Текст –
****************************************
Вглядимся, однако, внимательнее в самого Смелякова. Его малой родиной была Волынь — крайняя западная окраина царской России (ныне Украина). Большую часть свободной от арестов, войн, лагерей и ссылок жизни он провел в Москве — наиболее космополитичном городе страны. Его первыми наставниками в поэзии были евреи Эдуард Багрицкий и Михаил Светлов. Первыми публикаторами также были евреи – Ефим Зозуля и Михаил Кольцов. Героинями лучших, по наиболее распространенному мнению, стихов были две еврейки — Любка Фейгельман и названная жидовкой комиссарка Гражданской войны. Неприкасаемым кумиром всей жизни — человек неопределенной национальности Владимир Ильич Ленин: «Знамена великих сражений, / пожары Гражданской войны…/ Как смысл человечества, Ленин / стоит на трибуне страны. / Я в грозных рядах растворяюсь, / я ветром победы дышу / и, с митинга в бой отправляясь, / восторженно шапкой машу». Верующим Смеляков себя не считал, в церковь не ходил, Богу не молился. Множество его произведений — чистой воды социалистический реализм, имеющий с великой русской литературой общего меньше, чем с переведенными Пастернаком пьесами Шекспира. Возьмем, к примеру, хоть это: «Мне нынче вспомнились невольно, / сквозь времени далекий гул, / те дни, когда у входа в Смольный / стоял китайский караул. / Как это важно, что вначале, / морозной питерской зимой, / сыны Китая охраняли / штаб Революции самой…»
****************************************
Фрагменты данных –

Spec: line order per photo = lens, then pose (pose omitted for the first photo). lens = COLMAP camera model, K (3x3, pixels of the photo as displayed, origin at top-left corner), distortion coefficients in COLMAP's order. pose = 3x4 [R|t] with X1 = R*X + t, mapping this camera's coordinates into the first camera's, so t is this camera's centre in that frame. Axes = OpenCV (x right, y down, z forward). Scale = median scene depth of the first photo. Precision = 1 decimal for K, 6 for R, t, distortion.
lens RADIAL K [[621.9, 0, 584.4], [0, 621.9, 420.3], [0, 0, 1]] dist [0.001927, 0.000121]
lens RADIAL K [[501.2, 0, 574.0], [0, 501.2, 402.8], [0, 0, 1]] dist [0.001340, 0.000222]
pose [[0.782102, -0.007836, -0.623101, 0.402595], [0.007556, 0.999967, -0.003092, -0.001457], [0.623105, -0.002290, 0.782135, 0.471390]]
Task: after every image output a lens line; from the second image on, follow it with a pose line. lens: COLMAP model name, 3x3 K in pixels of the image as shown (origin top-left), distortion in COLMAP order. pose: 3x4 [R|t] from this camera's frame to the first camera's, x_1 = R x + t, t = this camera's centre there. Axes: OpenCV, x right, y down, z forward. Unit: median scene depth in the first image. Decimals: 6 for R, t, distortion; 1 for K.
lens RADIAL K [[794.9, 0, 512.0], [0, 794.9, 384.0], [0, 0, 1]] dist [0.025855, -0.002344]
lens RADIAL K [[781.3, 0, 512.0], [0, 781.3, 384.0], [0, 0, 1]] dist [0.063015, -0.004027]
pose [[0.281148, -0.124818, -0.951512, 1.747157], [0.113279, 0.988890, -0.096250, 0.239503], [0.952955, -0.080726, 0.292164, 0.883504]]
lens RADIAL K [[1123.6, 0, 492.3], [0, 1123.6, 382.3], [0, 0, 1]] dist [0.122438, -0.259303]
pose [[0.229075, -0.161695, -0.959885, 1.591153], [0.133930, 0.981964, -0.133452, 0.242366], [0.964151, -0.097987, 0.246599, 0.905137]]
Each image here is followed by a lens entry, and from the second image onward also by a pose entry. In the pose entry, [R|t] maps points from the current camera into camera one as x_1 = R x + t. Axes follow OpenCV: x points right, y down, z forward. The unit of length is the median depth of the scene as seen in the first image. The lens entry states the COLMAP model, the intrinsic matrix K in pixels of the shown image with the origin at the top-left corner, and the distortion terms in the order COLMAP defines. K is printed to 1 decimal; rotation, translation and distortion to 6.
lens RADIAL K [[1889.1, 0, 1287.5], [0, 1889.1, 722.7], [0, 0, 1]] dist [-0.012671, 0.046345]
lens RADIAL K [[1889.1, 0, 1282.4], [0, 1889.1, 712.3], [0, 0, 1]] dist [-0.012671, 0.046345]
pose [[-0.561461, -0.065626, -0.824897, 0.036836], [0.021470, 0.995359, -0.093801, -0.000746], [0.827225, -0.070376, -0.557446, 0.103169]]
****************************************
Условие задания –
Кого текст о Смелякове называет его первыми наставниками в поэзии?

Ответ –
Эдуард Багрицкий и Михаил Светлов.